* PROBLEM STATEMENT *
Your output should be the line that contains "index mcp: (57, 202)" and all lines after it in the records, retyped exactly through the last one.

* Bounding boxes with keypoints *
────────────────────

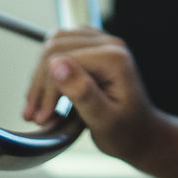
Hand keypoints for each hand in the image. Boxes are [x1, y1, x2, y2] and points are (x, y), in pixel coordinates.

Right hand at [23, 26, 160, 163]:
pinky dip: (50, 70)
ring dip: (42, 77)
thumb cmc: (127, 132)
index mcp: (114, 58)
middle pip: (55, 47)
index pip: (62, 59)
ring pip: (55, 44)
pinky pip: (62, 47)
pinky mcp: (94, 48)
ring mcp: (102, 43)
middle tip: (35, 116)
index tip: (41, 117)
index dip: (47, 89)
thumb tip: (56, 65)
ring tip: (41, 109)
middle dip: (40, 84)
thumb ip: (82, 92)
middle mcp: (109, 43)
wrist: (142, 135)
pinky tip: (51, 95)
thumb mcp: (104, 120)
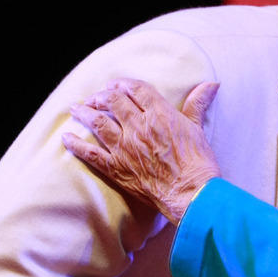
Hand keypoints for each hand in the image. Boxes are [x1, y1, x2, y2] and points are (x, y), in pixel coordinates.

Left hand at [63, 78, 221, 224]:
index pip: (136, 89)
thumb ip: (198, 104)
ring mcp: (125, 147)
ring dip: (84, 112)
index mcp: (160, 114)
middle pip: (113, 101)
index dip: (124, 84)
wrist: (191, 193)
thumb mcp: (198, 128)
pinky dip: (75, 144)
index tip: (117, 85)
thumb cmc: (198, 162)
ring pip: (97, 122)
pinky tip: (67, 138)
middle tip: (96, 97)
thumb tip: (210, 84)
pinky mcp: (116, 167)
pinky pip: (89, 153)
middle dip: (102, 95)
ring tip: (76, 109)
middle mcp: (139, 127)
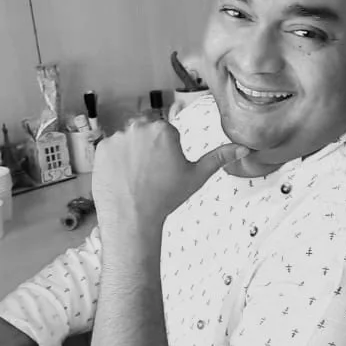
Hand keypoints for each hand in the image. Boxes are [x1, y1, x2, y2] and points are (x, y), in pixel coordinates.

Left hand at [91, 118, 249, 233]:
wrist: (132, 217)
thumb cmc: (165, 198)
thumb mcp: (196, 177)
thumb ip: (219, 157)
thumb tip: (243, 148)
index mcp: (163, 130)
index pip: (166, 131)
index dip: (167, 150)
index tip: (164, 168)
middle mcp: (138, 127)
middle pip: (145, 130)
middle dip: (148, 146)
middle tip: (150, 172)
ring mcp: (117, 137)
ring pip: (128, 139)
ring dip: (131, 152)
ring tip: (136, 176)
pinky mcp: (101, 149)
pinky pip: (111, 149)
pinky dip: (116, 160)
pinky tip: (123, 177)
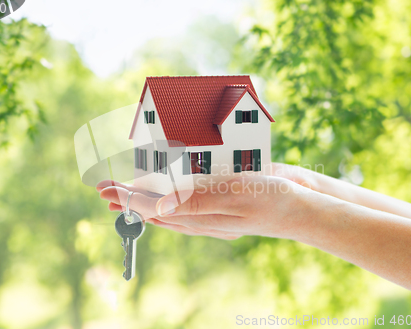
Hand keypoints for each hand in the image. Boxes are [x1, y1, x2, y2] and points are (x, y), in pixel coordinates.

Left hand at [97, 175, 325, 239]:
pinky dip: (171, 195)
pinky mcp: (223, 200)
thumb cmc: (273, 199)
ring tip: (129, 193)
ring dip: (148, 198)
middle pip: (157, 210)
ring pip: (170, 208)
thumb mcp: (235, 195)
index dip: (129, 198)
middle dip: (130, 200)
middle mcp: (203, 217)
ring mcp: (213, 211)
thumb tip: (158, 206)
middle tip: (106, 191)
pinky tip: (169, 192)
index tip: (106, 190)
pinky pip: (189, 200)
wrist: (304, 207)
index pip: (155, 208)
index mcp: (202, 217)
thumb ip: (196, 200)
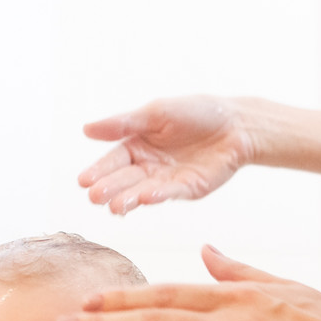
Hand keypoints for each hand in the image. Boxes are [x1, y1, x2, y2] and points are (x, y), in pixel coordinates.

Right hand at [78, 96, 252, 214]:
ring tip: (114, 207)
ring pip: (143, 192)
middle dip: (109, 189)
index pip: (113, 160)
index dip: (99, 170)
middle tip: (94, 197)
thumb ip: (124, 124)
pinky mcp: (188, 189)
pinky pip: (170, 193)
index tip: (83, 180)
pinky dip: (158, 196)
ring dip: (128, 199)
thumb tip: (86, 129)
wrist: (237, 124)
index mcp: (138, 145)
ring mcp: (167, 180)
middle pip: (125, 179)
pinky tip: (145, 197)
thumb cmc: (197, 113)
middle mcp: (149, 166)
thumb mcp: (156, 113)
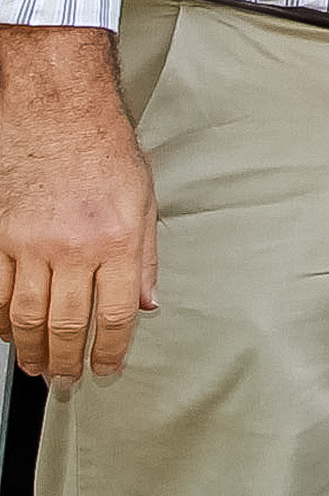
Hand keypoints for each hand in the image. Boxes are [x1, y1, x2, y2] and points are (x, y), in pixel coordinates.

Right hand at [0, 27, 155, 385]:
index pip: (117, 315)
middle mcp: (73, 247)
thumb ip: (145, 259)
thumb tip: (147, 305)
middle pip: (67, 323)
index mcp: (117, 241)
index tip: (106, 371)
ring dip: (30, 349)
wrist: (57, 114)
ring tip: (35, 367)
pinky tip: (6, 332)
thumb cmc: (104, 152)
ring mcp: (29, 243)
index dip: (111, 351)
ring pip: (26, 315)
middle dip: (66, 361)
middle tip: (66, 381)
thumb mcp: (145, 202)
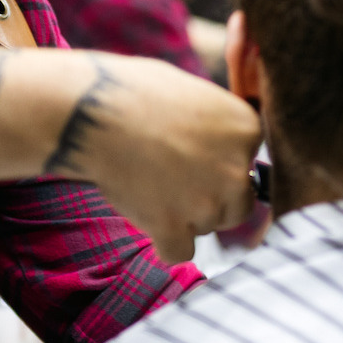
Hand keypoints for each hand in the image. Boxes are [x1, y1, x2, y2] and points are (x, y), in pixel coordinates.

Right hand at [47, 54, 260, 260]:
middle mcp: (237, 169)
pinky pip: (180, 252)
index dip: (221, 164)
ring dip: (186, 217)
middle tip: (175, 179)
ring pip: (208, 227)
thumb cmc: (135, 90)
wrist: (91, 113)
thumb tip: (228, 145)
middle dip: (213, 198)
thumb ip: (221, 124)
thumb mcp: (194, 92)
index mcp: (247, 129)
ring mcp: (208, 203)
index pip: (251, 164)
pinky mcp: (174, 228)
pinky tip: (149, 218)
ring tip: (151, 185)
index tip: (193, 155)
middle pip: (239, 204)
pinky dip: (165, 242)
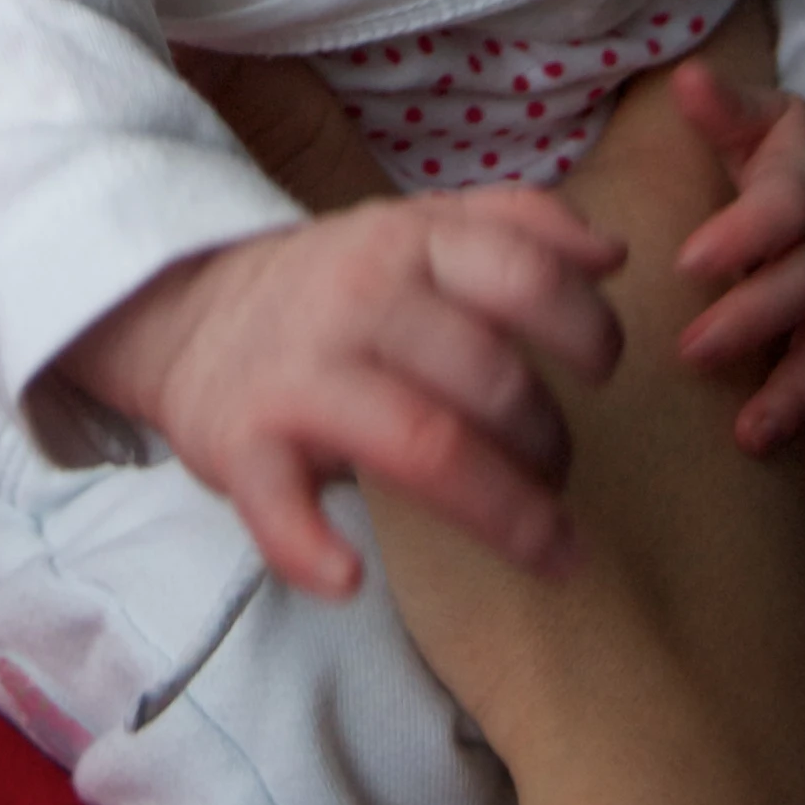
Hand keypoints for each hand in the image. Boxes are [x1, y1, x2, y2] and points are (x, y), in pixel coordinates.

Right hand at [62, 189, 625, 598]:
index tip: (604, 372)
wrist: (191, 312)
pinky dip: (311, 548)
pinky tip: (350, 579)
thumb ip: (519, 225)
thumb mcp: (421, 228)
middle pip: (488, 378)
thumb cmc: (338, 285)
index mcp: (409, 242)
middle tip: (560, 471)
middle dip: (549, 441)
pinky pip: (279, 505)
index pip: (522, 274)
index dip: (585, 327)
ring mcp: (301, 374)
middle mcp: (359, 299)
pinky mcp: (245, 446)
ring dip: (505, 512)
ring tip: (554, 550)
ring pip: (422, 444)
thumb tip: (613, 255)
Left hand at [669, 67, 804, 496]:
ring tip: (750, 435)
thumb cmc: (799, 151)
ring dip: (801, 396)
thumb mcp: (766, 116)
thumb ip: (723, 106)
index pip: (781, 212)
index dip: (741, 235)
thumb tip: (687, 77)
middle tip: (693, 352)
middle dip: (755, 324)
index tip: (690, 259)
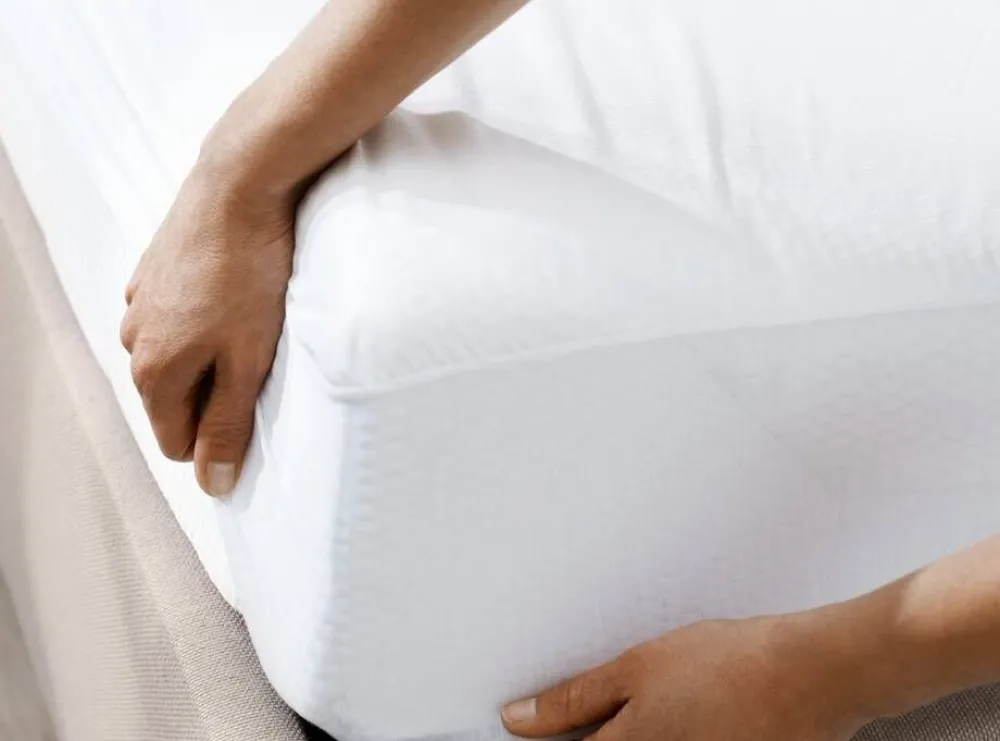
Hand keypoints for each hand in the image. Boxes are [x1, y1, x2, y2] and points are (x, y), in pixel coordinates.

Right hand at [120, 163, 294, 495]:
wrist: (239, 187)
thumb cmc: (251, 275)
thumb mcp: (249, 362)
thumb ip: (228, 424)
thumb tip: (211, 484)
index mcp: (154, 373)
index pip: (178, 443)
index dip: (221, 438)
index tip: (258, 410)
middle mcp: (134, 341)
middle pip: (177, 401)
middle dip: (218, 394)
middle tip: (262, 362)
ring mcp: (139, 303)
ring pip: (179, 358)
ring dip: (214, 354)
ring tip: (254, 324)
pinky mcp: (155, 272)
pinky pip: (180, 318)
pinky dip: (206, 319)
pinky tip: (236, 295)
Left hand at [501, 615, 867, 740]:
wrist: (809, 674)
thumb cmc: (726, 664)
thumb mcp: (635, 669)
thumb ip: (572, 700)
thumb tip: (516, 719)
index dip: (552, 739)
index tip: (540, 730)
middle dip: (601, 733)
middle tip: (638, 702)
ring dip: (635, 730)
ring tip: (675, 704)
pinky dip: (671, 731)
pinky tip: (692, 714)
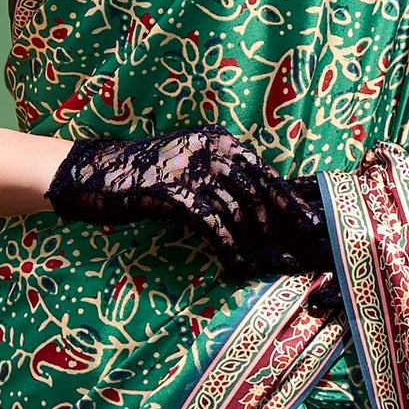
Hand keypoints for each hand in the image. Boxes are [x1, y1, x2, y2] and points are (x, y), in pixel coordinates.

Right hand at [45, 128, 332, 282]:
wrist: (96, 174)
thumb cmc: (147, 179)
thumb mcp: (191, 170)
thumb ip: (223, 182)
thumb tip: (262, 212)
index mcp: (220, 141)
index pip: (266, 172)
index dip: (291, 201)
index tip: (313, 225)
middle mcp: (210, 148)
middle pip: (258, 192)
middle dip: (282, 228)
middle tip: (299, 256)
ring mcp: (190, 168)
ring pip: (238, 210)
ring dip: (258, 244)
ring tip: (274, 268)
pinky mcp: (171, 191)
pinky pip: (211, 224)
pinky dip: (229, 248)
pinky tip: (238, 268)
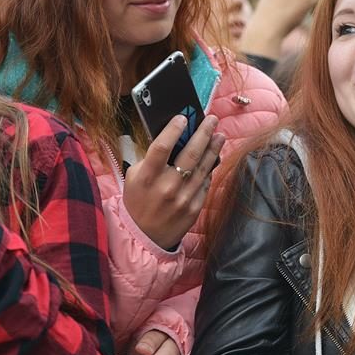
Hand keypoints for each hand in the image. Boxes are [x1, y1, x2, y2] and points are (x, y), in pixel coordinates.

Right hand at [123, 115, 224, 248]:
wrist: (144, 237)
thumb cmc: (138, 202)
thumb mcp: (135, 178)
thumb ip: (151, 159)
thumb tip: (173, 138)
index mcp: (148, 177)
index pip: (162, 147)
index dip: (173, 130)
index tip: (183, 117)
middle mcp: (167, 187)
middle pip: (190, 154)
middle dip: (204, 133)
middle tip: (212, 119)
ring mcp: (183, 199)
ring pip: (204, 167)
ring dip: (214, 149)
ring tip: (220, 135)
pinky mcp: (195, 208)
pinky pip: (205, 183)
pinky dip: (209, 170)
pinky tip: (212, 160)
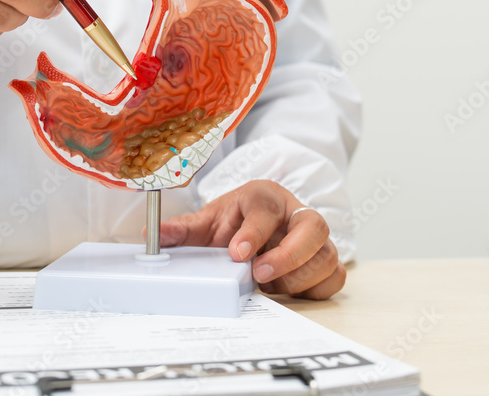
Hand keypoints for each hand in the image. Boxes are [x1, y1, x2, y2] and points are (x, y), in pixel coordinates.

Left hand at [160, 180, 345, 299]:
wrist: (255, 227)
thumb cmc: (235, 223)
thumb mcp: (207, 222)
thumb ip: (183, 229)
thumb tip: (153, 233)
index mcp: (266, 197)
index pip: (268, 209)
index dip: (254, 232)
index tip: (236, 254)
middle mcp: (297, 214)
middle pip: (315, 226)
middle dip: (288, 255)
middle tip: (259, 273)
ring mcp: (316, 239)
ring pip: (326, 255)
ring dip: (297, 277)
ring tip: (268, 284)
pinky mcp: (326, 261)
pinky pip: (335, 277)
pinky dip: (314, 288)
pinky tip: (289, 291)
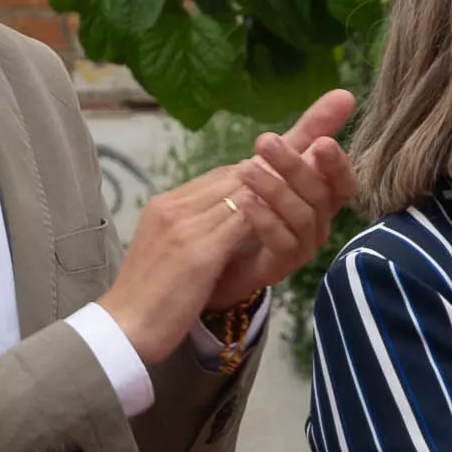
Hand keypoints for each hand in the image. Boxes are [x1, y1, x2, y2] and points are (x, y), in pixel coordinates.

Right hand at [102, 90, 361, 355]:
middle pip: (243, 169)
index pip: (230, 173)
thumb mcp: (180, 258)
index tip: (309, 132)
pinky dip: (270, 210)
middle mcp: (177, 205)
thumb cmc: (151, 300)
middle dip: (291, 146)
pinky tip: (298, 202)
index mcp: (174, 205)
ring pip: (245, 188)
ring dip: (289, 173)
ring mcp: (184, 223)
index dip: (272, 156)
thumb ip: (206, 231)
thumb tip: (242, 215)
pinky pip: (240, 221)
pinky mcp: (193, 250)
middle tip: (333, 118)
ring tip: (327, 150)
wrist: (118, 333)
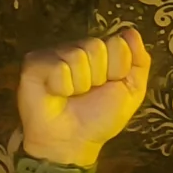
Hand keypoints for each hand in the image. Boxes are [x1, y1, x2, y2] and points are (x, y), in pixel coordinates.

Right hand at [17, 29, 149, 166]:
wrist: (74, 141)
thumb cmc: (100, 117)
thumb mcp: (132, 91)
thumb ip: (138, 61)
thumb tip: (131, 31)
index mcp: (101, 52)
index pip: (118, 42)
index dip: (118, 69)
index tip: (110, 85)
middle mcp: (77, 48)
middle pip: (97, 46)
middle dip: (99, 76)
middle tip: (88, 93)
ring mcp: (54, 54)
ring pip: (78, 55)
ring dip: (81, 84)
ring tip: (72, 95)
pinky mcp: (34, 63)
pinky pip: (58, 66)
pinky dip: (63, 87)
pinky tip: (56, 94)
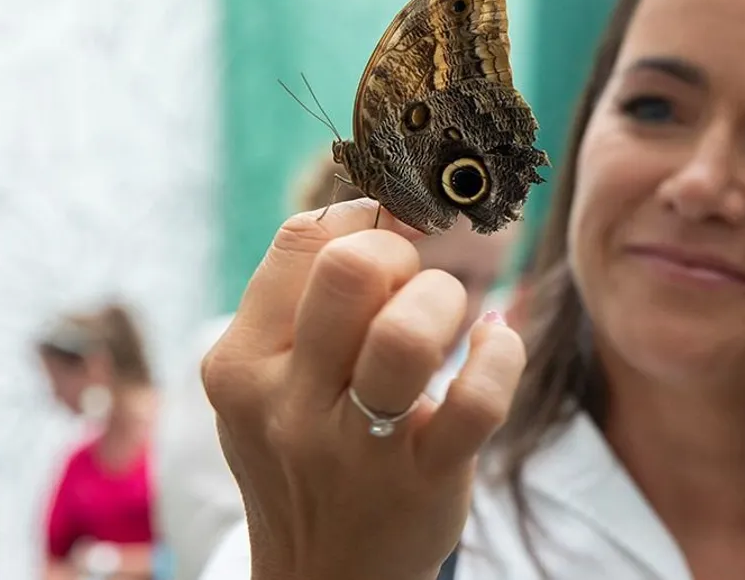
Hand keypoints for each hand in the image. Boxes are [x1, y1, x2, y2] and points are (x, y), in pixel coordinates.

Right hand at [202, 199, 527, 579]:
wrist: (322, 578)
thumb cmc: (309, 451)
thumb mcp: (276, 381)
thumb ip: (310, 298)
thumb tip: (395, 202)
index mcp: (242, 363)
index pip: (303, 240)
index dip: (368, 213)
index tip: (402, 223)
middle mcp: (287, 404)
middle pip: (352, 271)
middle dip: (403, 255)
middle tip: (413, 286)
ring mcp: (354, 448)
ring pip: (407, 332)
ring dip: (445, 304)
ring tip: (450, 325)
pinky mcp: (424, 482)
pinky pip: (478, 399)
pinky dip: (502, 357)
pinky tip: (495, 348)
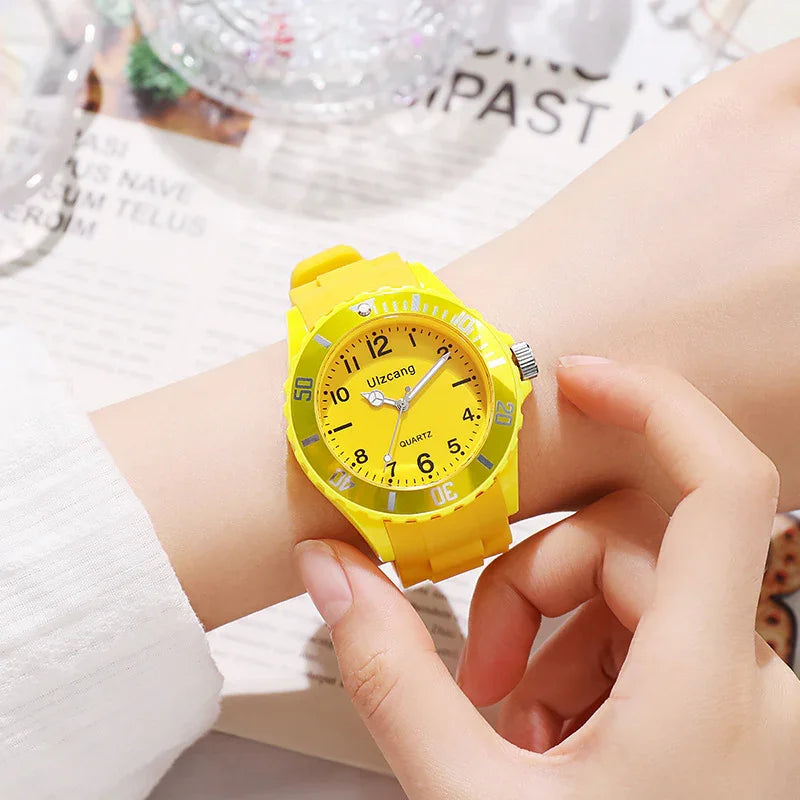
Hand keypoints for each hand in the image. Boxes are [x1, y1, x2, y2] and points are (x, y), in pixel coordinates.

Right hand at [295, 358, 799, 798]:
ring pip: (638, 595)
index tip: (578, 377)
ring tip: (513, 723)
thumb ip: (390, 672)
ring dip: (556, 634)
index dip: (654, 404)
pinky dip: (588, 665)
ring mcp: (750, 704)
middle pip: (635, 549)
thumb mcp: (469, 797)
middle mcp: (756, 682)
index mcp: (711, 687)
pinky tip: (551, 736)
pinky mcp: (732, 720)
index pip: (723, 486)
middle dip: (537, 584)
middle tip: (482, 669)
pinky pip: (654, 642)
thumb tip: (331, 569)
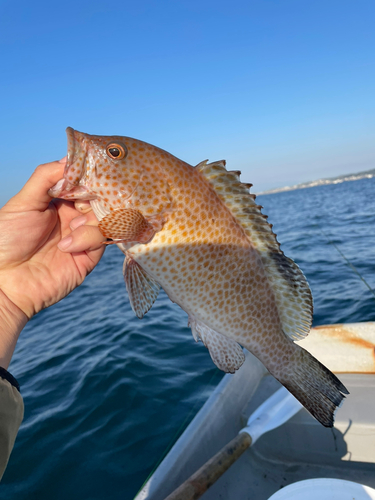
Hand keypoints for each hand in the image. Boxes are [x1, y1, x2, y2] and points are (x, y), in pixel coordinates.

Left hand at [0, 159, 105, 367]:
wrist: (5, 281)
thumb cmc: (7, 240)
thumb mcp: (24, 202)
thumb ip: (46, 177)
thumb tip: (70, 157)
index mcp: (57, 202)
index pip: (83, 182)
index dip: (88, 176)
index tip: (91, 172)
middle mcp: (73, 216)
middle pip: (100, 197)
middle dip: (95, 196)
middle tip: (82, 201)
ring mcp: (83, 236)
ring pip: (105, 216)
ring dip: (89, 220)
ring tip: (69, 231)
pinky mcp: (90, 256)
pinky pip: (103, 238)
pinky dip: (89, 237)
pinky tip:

────────────────────

* WORKED SOLUTION *
index mcp: (57, 202)
index pip: (83, 182)
index dip: (88, 176)
index tip: (91, 172)
middle mcp: (73, 216)
middle pip: (100, 197)
middle dip: (95, 196)
middle tip: (82, 201)
ring mcp: (83, 236)
ring pip: (105, 216)
ring dip: (89, 220)
ring tip: (69, 231)
pinky mcp: (90, 256)
pinky pip: (103, 238)
pinky dip: (89, 237)
pinky tip:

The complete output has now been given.